Pagou por eles, correcto? Então ia usá-los como quisesse. Só para chatear. Só
para ser diferente, ou assim. Deixou correr até aos dezanove qualquer coisa,
escolheu os cêntimos ao calhas e voltou a arrumar a mangueira. Ficou com a mão
suja.
-
Isso é para quando? – perguntou ela, com o lábio sujo de chocolate.
-
Limpa a boca, sua porcalhona.
- Vê
como falas – respondeu logo. Não estava para brincar.
-
Tenho de limpar a mão, espera.
Foi
à procura de papel mas não havia. Meteu a cabeça dentro do carro, pela janela
aberta:
-
Tens toalhitas?
-
Toalhitas? – disse ela, com a boca cheia, um pedacinho de pneu nascendo na
barriga dela por causa da pressão do cinto posto. Dali a barriga parecia
flácida mas não era. Ele pelo menos pensava que não era.
-
Sim, toalhitas. Fiquei com a mão suja.
-
Porra, deixa lá estar isso.
Ele
agarrou no chocolate que era seu por direito, rasgou-lhe o invólucro e enfiou-o
na boca com pressa enquanto atravessava o espaço até ao café. Era grande, mal
lhe cabia dentro da boca mas forçou-o. Mastigou, fez dançar o maxilar, abriu-o
muito para reajustar o corpo estranho, deixou-se salivar para cima dos pedaços
que começavam a derreter e engoliu-os num trago bruto. Entrara na casa de boca
suja e com os últimos pedaços de amêndoas presos nos dentes mas continuava com
uma necessidade parva de lavar as mãos. Foi de saboneteira em saboneteira até
encontrar uma cheia. Serviu-se sem cidadania. Esfregou as mãos uma à outra e
sentiu-se um assassino que tenta tirar sangue das mãos. Abriu a torneira,
salpicou-se todo, ainda tinha o sabor a caramelo achocolatado na boca e já
limpava as mãos molhadas às calças com infantil despreocupação.
Despediu-se
com um aceno da vendedora-cabaça, que o mirou com um entusiasmo cadavérico.

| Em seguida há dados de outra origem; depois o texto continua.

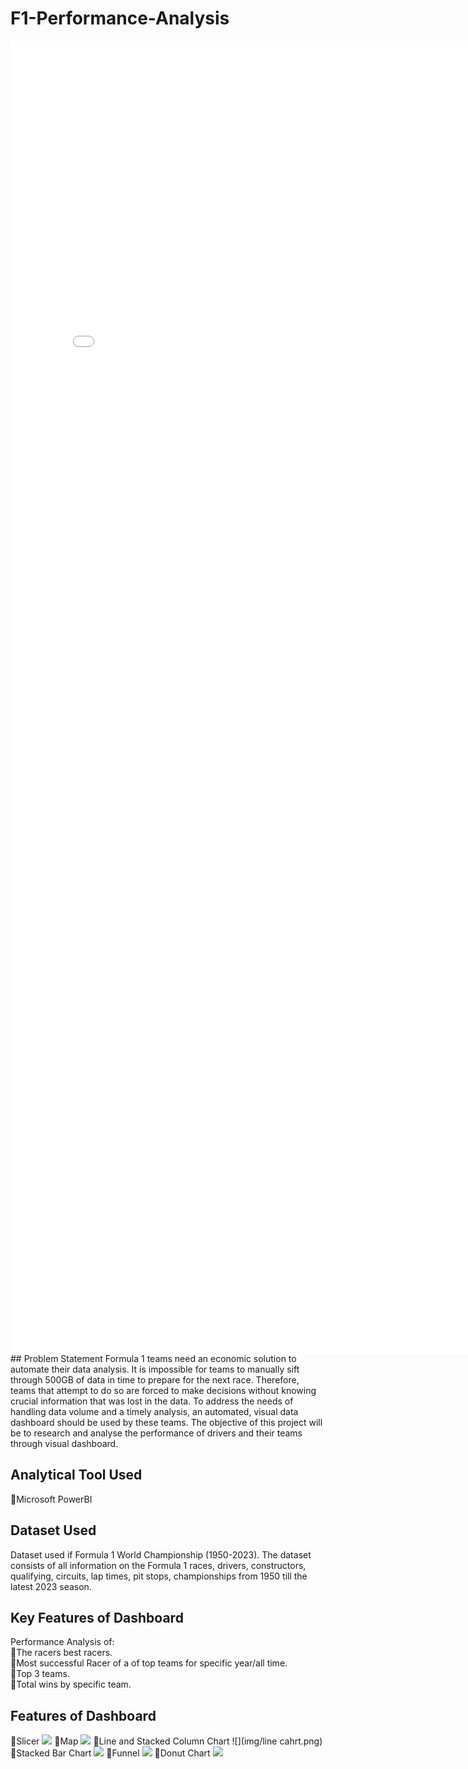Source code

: # F1-Performance-Analysis
<embed src="file_name.pdf" width="800px" height="2100px" />
## Problem Statement
Formula 1 teams need an economic solution to 
automate their data analysis. It is impossible for teams to manually sift through 500GB of data in 
time to prepare for the next race. Therefore, teams that attempt to do so are forced to make 
decisions without knowing crucial information that was lost in the data. To address the needs of 
handling data volume and a timely analysis, an automated, visual data dashboard should be used 
by these teams. The objective of this project will be to research and analyse the performance 
of drivers and their teams through visual dashboard.

## Analytical Tool Used
📌Microsoft PowerBI

## Dataset Used
Dataset used if Formula 1 World Championship (1950-2023). The dataset consists of all information 
on the Formula 1 races, drivers, constructors, qualifying, circuits, lap times, pit stops, championships 
from 1950 till the latest 2023 season.

## Key Features of Dashboard
Performance Analysis of:<br>
📌The racers best racers. <br>
📌Most successful Racer of a of top teams for specific year/all time. <br>
📌Top 3 teams. <br>
📌Total wins by specific team. <br>

## Features of Dashboard
📍Slicer
![](img/slicer.png)
📍Map
![](img/map.png)
📍Line and Stacked Column Chart
![](img/line cahrt.png)
📍Stacked Bar Chart
![](img/stacekd.png)
📍Funnel
![](img/funnel.png)
📍Donut Chart
![](img/donut.png)
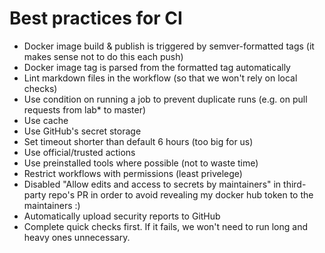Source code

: # Best practices for CI

* Docker image build & publish is triggered by semver-formatted tags (it makes sense not to do this each push)
* Docker image tag is parsed from the formatted tag automatically
* Lint markdown files in the workflow (so that we won't rely on local checks)
* Use condition on running a job to prevent duplicate runs (e.g. on pull requests from lab* to master)
* Use cache
* Use GitHub's secret storage
* Set timeout shorter than default 6 hours (too big for us)
* Use official/trusted actions
* Use preinstalled tools where possible (not to waste time)
* Restrict workflows with permissions (least privelege)
* Disabled "Allow edits and access to secrets by maintainers" in third-party repo's PR in order to avoid revealing my docker hub token to the maintainers :)
* Automatically upload security reports to GitHub
* Complete quick checks first. If it fails, we won't need to run long and heavy ones unnecessary.
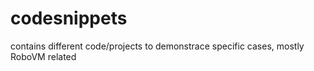 # codesnippets
contains different code/projects to demonstrace specific cases, mostly RoboVM related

Ainda pensou eu dar-lhe a prenda de contar o seu segredo, dizer “Vamos a fugir
e é pra não voltar”, trazer àquela pobre um pedacinho de transgressão para não
ter de passar mais uma madrugada a pensar nas carpetes limpas. Disse apenas:
-
Boa noite.
E
saiu porta fora para a noite, com as mãos geladas por estarem molhadas e a
namorada no lugar do passageiro do carro, de braços cruzados, preparando-se
para o estilhaçar com aquele gozo idiota até ganhar sono algures lá para a
frente. Talvez ela adormecesse mesmo e
ele se enganasse no caminho sem querer, e desse por si a regressar à cidade.